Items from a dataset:

========================

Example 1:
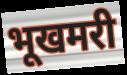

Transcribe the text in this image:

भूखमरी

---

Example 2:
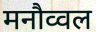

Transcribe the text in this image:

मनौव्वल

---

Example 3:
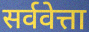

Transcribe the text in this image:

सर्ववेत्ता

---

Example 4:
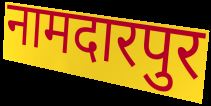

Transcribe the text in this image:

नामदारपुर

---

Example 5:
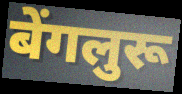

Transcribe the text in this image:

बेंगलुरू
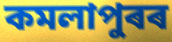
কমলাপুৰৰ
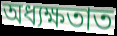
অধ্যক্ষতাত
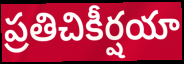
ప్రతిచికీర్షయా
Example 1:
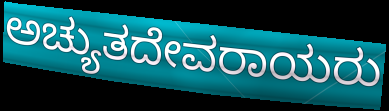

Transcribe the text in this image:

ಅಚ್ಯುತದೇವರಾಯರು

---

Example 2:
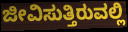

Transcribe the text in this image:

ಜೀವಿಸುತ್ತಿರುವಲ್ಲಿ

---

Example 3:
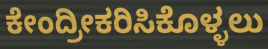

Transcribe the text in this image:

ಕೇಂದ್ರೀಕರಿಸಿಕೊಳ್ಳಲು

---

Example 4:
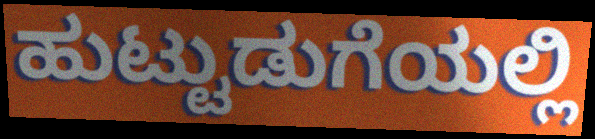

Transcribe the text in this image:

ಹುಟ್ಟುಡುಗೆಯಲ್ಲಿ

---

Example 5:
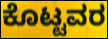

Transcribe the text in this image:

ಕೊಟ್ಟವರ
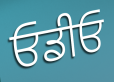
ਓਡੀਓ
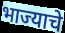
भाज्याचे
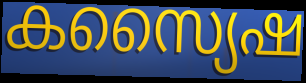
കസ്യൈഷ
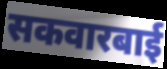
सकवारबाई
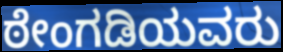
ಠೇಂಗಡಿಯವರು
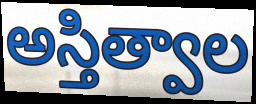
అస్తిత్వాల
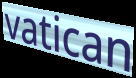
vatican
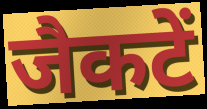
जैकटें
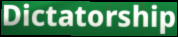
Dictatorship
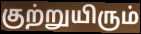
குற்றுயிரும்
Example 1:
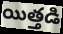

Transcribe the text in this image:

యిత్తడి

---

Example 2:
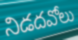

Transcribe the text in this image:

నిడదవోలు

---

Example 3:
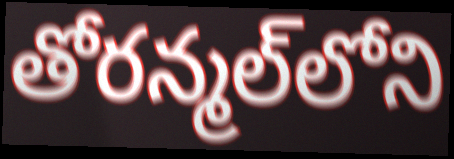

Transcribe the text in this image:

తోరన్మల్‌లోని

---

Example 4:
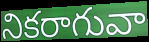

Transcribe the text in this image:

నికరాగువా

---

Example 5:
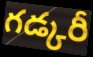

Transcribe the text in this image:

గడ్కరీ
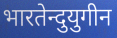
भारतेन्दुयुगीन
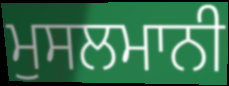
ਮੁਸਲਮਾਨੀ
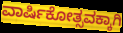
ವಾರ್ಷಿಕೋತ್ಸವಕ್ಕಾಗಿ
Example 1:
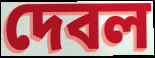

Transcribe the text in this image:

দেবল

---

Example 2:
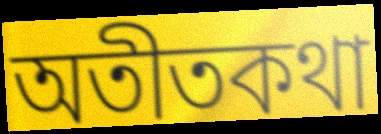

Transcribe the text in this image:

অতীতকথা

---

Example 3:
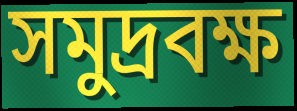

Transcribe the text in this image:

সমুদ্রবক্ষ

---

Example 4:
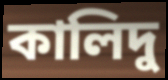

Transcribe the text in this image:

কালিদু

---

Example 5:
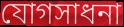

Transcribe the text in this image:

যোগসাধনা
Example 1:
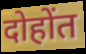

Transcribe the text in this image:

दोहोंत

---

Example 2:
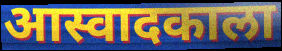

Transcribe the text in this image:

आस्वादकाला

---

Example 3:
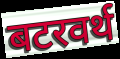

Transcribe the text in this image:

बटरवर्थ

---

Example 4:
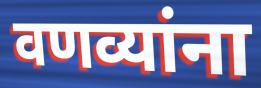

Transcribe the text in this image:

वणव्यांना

========================

:: Work to complete ::
Set down all the data again exactly as above, pictures excluded.

:: Solution to the problem ::
Example 1:

Transcribe the text in this image:

भूखमरी

---

Example 2:

Transcribe the text in this image:

मनौव्वल

---

Example 3:

Transcribe the text in this image:

सर्ववेत्ता

---

Example 4:

Transcribe the text in this image:

नामदारपुर

---

Example 5:

Transcribe the text in this image:

बेंगलुरू
কমলাপুৰৰ
অধ্যক্ষতাত
ప్రతిచికీర్షయా
Example 1:

Transcribe the text in this image:

ಅಚ್ಯುತದೇವರಾಯರು

---

Example 2:

Transcribe the text in this image:

ಜೀವಿಸುತ್ತಿರುವಲ್ಲಿ

---

Example 3:

Transcribe the text in this image:

ಕೇಂದ್ರೀಕರಿಸಿಕೊಳ್ಳಲು

---

Example 4:

Transcribe the text in this image:

ಹುಟ್ಟುಡುಗೆಯಲ್ಲಿ

---

Example 5:

Transcribe the text in this image:

ಕೊಟ್ಟವರ
ਓਡੀਓ
भाज्याचे
കസ്യൈഷ
सकवारबाई
ಠೇಂಗಡಿಯವರು
అస్తిత్వాల
vatican
जैकटें
Dictatorship
குற்றுயிரும்
Example 1:

Transcribe the text in this image:

యిత్తడి

---

Example 2:

Transcribe the text in this image:

నిడదవోలు

---

Example 3:

Transcribe the text in this image:

తోరన్మల్‌లోని

---

Example 4:

Transcribe the text in this image:

నికరాగువా

---

Example 5:

Transcribe the text in this image:

గడ్కరీ
भारतेन्दुयुगीन
ਮੁਸਲਮਾਨੀ
ವಾರ್ಷಿಕೋತ್ಸವಕ್ಕಾಗಿ
Example 1:

Transcribe the text in this image:

দেবল

---

Example 2:

Transcribe the text in this image:

অতীতকথা

---

Example 3:

Transcribe the text in this image:

সমুদ্রবক্ষ

---

Example 4:

Transcribe the text in this image:

কালিদু

---

Example 5:

Transcribe the text in this image:

যোগসাধনা
Example 1:

Transcribe the text in this image:

दोहोंत

---

Example 2:

Transcribe the text in this image:

आस्वादकाला

---

Example 3:

Transcribe the text in this image:

बटरवर्थ

---

Example 4:

Transcribe the text in this image:

वणव्यांना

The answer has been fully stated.